Abstract: Shock tubes and shock tunnels generate compressible flows that are characterized by short time durations and large gradients. Therefore, these flows are a challenging application for all kinds of measurement systems. Additionally, a high information density is desirable for each experiment due to short measurement times. During recent years, particle image velocimetry (PIV) was therefore extensively tested and successfully applied to different flow configurations in the shock-tube department at ISL. It turned out that one difficulty common to all shock-tube or tunnel applications is a good timing and triggering of the PIV system. An appropriate seeding is another crucial factor. The latter is particularly difficult to manage because, in contrast to continuous facilities, no assessment of the seeding quality is possible before and during the experiment.

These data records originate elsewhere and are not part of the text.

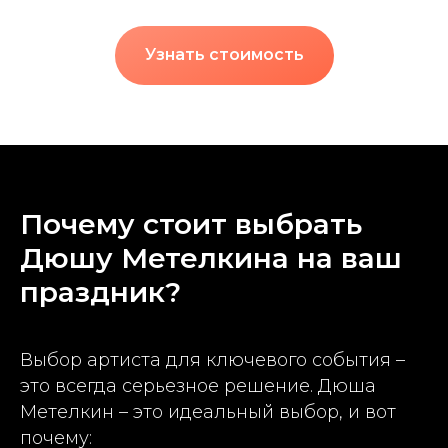
Узнать стоимость
Почему стоит выбрать
Дюшу Метелкина на ваш
праздник?
Выбор артиста для ключевого события –
это всегда серьезное решение. Дюша
Метелкин – это идеальный выбор, и вот
почему:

Several measurement results are shown and explained in the chapter.

Diagnostic Modelling of an Expansion Tube Operating Condition for a Hypersonic Free Shear Layer Experiment

Abstract: Computational simulations of the AIR-1 test condition in the University of Illinois’ Hypervelocity Expansion Tube were conducted to verify facility operation and to obtain free stream properties that are otherwise difficult to measure. Two types of simulation were undertaken. The first was a one-dimensional simulation of the entire facility and the second was a hybrid simulation, combining a one-dimensional simulation of the shock tube section with a two-dimensional simulation of the acceleration tube. The one-dimensional simulation matched the experimental data well, however the two-dimensional simulation did not initially match the experimental measurements of shock speed and test gas pitot pressure. Further investigation showed the shock speed discrepancy was consistent with air contamination into the acceleration tube and subsequent two-dimensional simulations assuming 10% air contamination showed reasonable agreement with experimental data. Using data taken from the two-dimensional simulation of the expansion tube as a transient inflow condition, modelling was undertaken of a free shear layer experiment being conducted in the facility. Results from equilibrium, finite rate, and perfect gas models were compared. The finite rate simulation provides the best agreement with experimental Schlieren images, with the simulation capturing the major flow structures seen in experiments.